→ **YOUR TASK**
Copy out the listing below word for word, every line of it, but leave out the pictures.

→ **INFORMATION SUPPLIED**
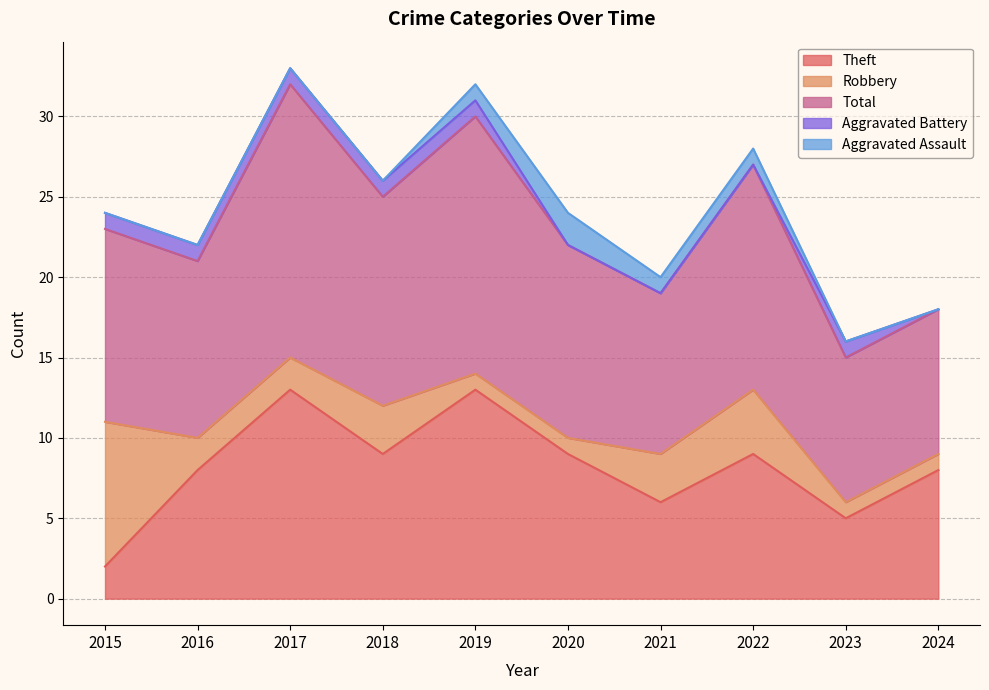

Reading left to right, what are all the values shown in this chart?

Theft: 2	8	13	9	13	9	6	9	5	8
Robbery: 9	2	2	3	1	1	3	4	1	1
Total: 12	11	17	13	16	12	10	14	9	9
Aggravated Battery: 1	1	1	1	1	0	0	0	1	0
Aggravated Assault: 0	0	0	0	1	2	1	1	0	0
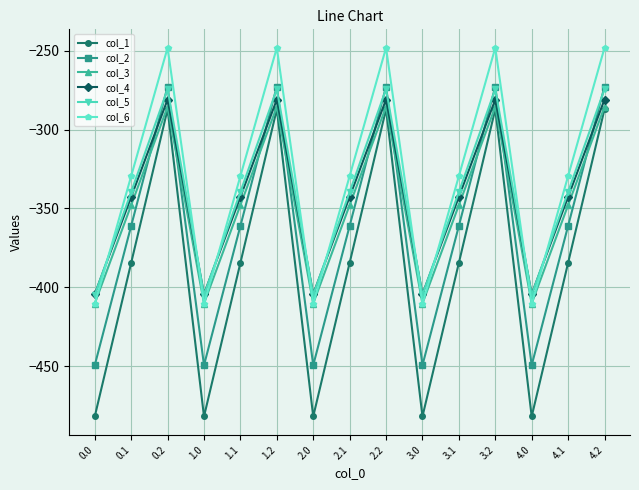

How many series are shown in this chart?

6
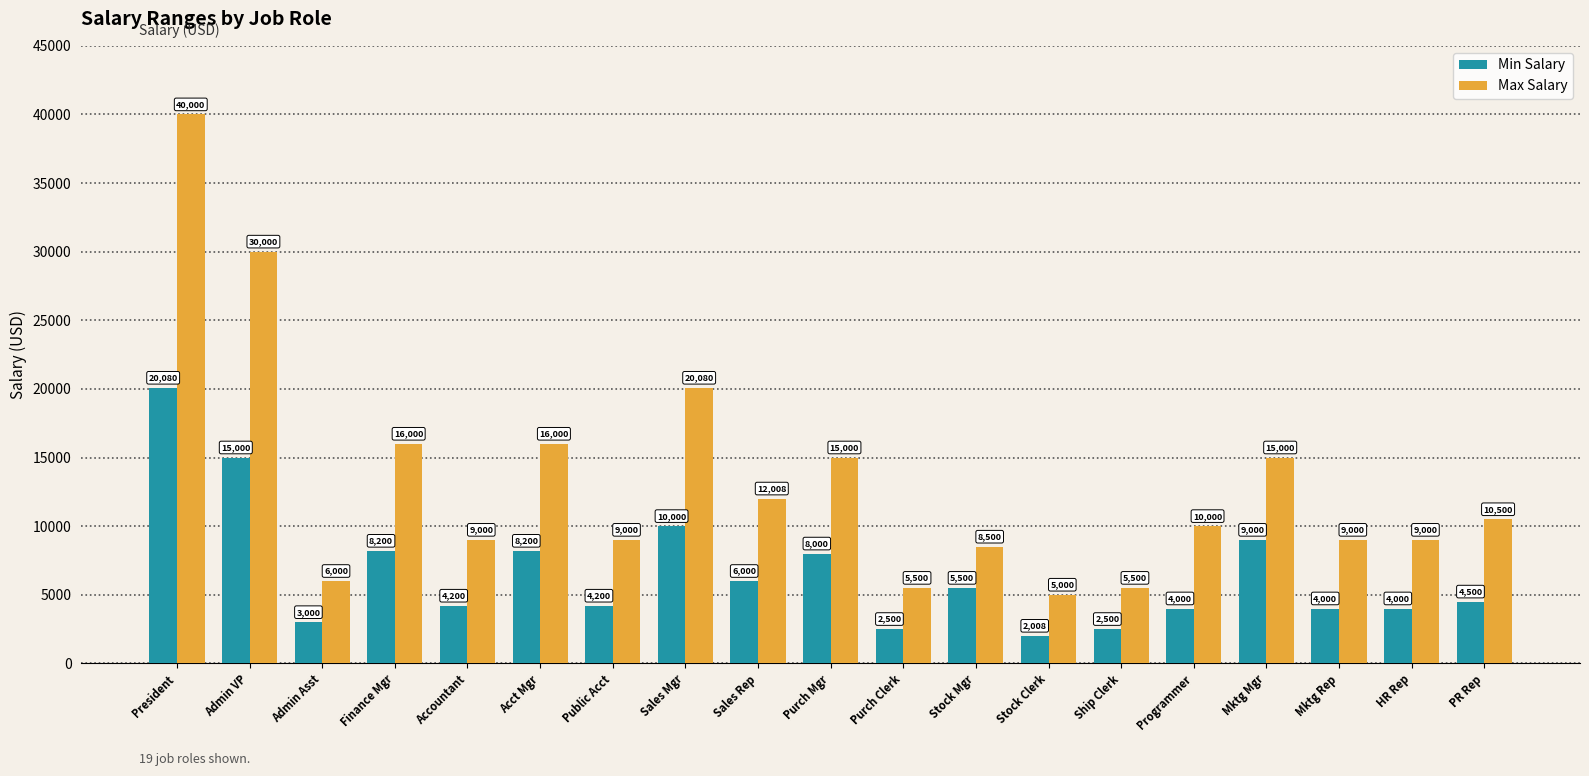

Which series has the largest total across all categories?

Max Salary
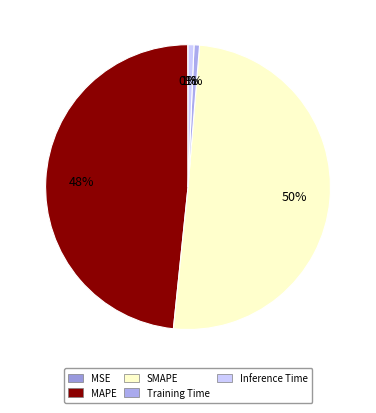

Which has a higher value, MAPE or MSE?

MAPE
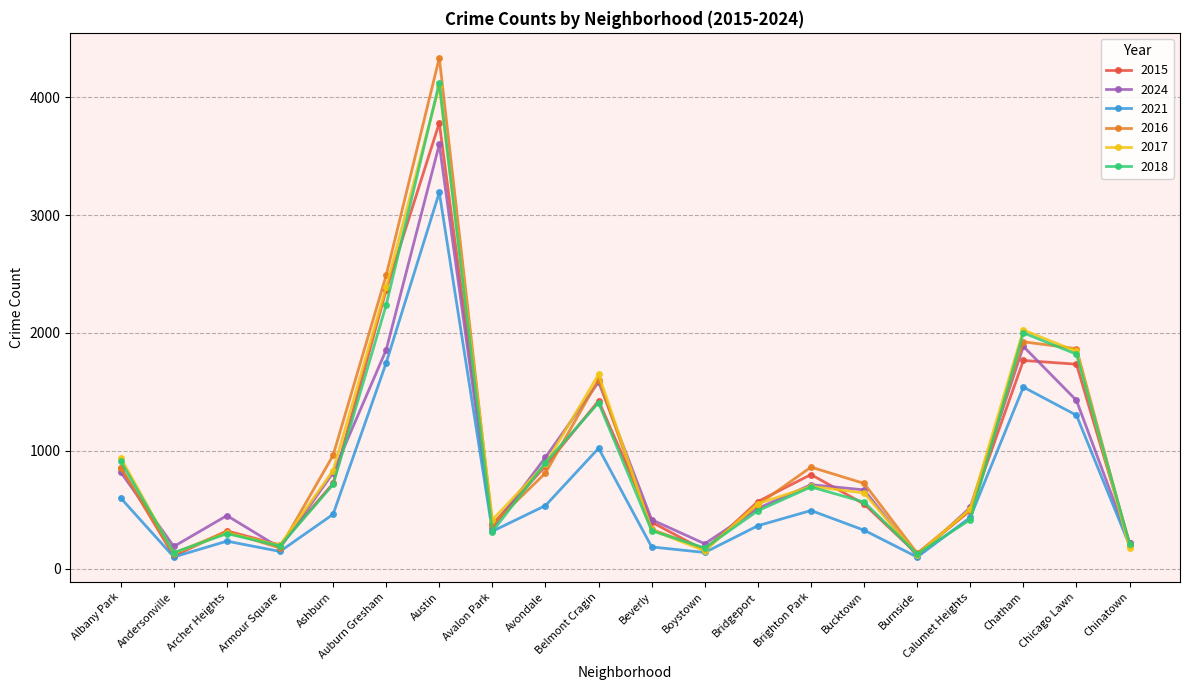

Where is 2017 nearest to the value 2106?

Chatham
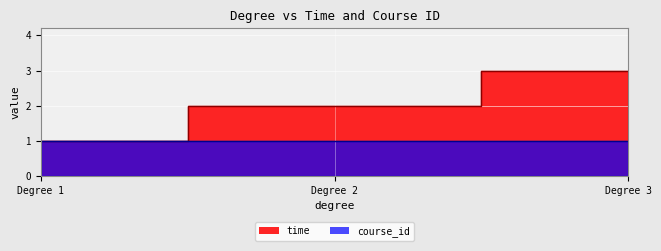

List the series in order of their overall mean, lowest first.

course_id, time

→ **ANSWER SPACE**
Reading left to right, what are all the values shown in this chart?

Theft: 2	8	13	9	13	9	6	9	5	8
Robbery: 9	2	2	3	1	1	3	4	1	1
Total: 12	11	17	13	16	12	10	14	9	9
Aggravated Battery: 1	1	1	1	1	0	0	0	1	0
Aggravated Assault: 0	0	0	0	1	2	1	1	0	0

How many series are shown in this chart?

6

Which series has the largest total across all categories?

Max Salary

Which has a higher value, MAPE or MSE?

MAPE

Where is 2017 nearest to the value 2106?

Chatham

List the series in order of their overall mean, lowest first.

course_id, time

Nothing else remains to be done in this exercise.